* Bloco de texto *
+-------+

Obs: Esse texto foi extraído da minha monografia de jornalismo que foi sobre a mistura da cultura brasileira com os costumes ingleses na novela A Indomada
A Indomada - um marco na teledramaturgia brasileira
por Gibran Teske
No Brasil no ano de 1997 uma telenovela de autoria de Aguinaldo Silva e
Ricardo Linhares, através da Rede Globo de Televisão, intitulada
“A Indomada”, sucedeu o sucesso rural O Rei do Gado escrito pelo Benedito Rui Barbosa no horário das nove.
“A Indomada” foi uma novela dirigida pelo diretor/ator Marcos
Paulo, que contava com um grande elenco. O enredo se passa em
Greenville, uma cidade do interior nordestino em que os habitantes
falavam inglês abrasileirado, além de presenciar situações surreais,
como é o caso do Delegado Motinha que caiu em um buraco e bem depois
volta casado com uma japonesa alegando que foi parar no Japão.
A trama da novela
“A Indomada” conta a história de Helena,
filha do casal Eulália e Zé Leandro que teve um relacionamento proibido e
faleceu ao tentar fugir de Greenville em uma jangada, deixando a menina
que é fruto do relacionamento deles sob os cuidados do misterioso
Teobaldo Faruk, após ficar com a fortuna dos Mendonça e Albuquerque. Os
anos passaram e Helena agora adulta retoma a Greenville, despertando a
inveja de sua maquiavélica tia Maria Altiva que é líder das beatas.
Na época em que foi exibido, o folhetim do horário nobre da Rede Globo
tornou-se em mais uma das melhores novelas do Aguinaldo Silva e um
clássico da teledramaturgia brasileira ao lado de “Renascer”, “Terra
Nostra”, “Rainha da Sucata” e outros. Isso pode ser comprovado no artigo
“A Indomada Uma Trama Very Good” de Joannes Lemos, 2008, segundo site
http://www.telehistoria.com.br/colunas/index.asp?id=6049.
Segundo o colunista Joannes Lemos, o sucesso da novela
“A Indomada” foi
graças ao carisma do elenco consagrado, muitos personagens caricatos, a
forma que eles agiam como se estivessem na Inglaterra além de falar o
inglês abrasileirado, e também as cenas de realismo fantástico que
complementavam e enriqueciam o enredo.

+-------+

* Tarefas *
**A.** Transcreva do texto sobre A Indomada o trecho que vai de "Obs: Esse texto" até "horário das nove.".
**B.** Segundo o texto sobre A Indomada, qual novela ela sucedeu no horário das nove?
**C.** Retome o texto sobre A Indomada a partir do ponto em que ele termina.
Os registros são um material independente do texto sobre A Indomada.

+-------+

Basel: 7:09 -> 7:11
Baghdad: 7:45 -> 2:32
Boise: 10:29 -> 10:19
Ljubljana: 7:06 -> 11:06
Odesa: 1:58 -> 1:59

+-------+

* Respostas esperadas *
**A.**
Obs: Esse texto foi extraído da minha monografia de jornalismo que foi sobre a mistura da cultura brasileira com os costumes ingleses na novela A Indomada
A Indomada - um marco na teledramaturgia brasileira
por Gibran Teske
No Brasil no ano de 1997 uma telenovela de autoria de Aguinaldo Silva e
Ricardo Linhares, através da Rede Globo de Televisão, intitulada
“A Indomada”, sucedeu o sucesso rural O Rei do Gado escrito pelo Benedito Rui Barbosa no horário das nove.

**B.** O Rei do Gado.

**C.**
“A soap opera unforgettable! Ou no bom português: uma novela
inesquecível! Assim foi “A Indomada”, de Aguinaldo Silva e Ricardo
Unhares, levada ao ar pela Rede Globo em 1997. Um enredo mirabolante,
que misturava o realismo fantástico, críticas construtivas do nosso
cotidiano e um punhado de personagens que marcaram época na
teledramaturgia brasileira”. (Lemos, Joannes – 2008,
http://www.telehistoria.com.br/colunas/index.asp?id=6049).
Assim como em “Roque Santeiro”, “Tieta”, e “Pedra Sobre Pedra”, para a novela
“A Indomada”
o autor Aguinaldo Silva fez um mistério parecido com o da Mulher de
Branco em Tieta. Desta vez, o personagem misterioso era o Cadeirudo, que
atacava sexualmente as mulheres nas noites de lua cheia e no final do
ato andava de um jeito bizarro. No último capítulo foi revelado que o
Cadeirudo era a Lurdes Maria uma das beatas de Greenville.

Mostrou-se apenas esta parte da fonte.